Scrappy Mechanic: When playing multiplayer, instead of having a moogle carry the chalice for you, a player has to do it. This renders the player unable of doing anything but moving until they drop the chalice. And their movement speed drops.
The moogle isn't exactly safe from this either. After spending some time in a level, the moogle will get tired and complain, asking you to carry the chalice instead. When this happens, the moogle's speed noticeably drops, and your character will outrun the moogle, causing him or her to run headlong into the miasma. This means you have to let the moogle drop the chalice for a bit and waste your time, or carry it around (which leads right into said problems above) and be prepared to drop it again when you come across enemies. And when it says it is ready to carry it again, giving it back to the moogle right then and there will only cause it to tire out again not even thirty or so seconds later. Worse is if you go into certain areas without altering your moogle's current fur (you'll need to shave it if you plan on heading out to Lynari Desert or Mount Kilanda, and you'll have to grow it back out for some of the chillier areas like Selepation Cave), he'll tire out MUCH quicker. Granted, it's not exactly the most annoying aspect of the game, but it sometimes get irritating.
It should be noted that the moogle usually only has to drop the chalice for about five seconds before he's ready to carry it again. Though, that makes the player wonder why SE bothered with the tiring mechanic in the first place. It's a real pace-breaker.

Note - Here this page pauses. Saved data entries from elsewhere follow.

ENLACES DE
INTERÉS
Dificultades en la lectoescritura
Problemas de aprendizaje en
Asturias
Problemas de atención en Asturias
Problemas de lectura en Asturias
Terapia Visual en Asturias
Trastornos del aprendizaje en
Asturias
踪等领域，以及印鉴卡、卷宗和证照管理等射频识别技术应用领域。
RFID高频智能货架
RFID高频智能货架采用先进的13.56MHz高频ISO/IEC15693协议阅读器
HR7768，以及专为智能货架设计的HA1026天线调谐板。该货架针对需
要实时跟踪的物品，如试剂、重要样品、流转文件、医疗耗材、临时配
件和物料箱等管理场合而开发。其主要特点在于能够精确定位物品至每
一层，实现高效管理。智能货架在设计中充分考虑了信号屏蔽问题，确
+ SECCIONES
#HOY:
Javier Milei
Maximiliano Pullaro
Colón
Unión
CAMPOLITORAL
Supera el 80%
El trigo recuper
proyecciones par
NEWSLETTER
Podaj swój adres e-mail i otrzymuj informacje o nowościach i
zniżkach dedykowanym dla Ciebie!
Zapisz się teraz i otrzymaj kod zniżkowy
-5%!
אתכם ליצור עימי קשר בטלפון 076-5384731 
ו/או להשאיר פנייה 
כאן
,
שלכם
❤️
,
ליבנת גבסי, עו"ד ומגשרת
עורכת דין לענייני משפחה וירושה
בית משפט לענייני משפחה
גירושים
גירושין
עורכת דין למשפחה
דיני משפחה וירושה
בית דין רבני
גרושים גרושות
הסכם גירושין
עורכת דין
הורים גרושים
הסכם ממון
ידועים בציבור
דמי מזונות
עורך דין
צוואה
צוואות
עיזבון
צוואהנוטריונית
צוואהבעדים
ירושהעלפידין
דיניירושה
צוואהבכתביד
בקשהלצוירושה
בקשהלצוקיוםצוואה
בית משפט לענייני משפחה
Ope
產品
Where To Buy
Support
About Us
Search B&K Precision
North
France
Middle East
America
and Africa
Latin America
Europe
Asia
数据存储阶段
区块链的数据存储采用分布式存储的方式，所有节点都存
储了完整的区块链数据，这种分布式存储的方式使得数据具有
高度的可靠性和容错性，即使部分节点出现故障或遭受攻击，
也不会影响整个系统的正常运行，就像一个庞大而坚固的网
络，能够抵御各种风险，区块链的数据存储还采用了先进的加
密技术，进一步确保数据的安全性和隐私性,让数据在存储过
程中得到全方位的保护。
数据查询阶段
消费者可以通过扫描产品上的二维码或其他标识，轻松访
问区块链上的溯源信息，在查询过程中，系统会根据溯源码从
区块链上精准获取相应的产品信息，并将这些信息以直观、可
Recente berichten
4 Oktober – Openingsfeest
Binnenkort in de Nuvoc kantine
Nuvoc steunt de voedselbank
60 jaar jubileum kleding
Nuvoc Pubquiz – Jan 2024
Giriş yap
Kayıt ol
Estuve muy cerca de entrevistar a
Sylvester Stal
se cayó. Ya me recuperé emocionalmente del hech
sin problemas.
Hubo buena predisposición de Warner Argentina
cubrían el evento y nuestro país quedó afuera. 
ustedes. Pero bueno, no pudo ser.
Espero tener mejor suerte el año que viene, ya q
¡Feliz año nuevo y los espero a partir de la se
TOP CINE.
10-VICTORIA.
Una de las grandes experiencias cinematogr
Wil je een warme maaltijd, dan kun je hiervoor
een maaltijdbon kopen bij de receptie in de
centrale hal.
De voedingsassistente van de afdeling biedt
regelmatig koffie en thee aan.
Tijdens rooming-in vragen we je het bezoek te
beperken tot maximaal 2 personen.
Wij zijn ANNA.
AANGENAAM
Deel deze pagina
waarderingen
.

This is particularly irritating if you're in the stage's boss fight, which can take quite a while on single-player.
Artifact circles can vary on this because even when following bonuses, you have to sometimes aim for the right amount of points or you get a prize circle that's objectively worse than the lower ones. In Conall Curach for example, the Ring of Cure is in sets 2 and 4 on cycle one. Set 2 can nab the player an artifact that boosts magic by 5 while the highest amount of points gets a +3 to magic.
Squick: Apparently, when you forget something, it's because Lady Mio 'nibbles' on your memories.
Superlative Dubbing: The only voice actor in the game is the narrator, but she still pulls out some very well-acted narrations (and of course, has an Irish accent to fit the game's Celtic theme.) Her singing voice is pretty good, too.
Tear Jerker: The games are adorable, the characters quirky and endearing... but the writers have a terrible fondness of killing everyone you love, and some people you don't. Frequently.
That One Level: Conall Curach. In terms of story, atmosphere, music, themes, and aesthetic, it all comes together wonderfully and even though it's a bleak swamp, the level's artistic choices combined with the story into it make for a great story level. Sadly, that doesn't correlate well to gameplay! Conall Curach is incredibly annoying due to being ridiculously large maze crammed with dead ends, and having pretty much the same scenery throughout, meaning you have no idea if you've taken a wrong turn along the way or not. Not to mention the majority of enemies there are Demonic Spiders.
That One Boss: The Dragon Zombie, especially on cycles two and three. His arena is incredibly small so it's very difficult to maneuver around and his minions are Stone Sahagins which take forever to kill. What also adds to it is that he's a boss you can clearly tell is to be defeated with magic, so the developers put in the sweet loot for the Lilties against him. Go figure, right?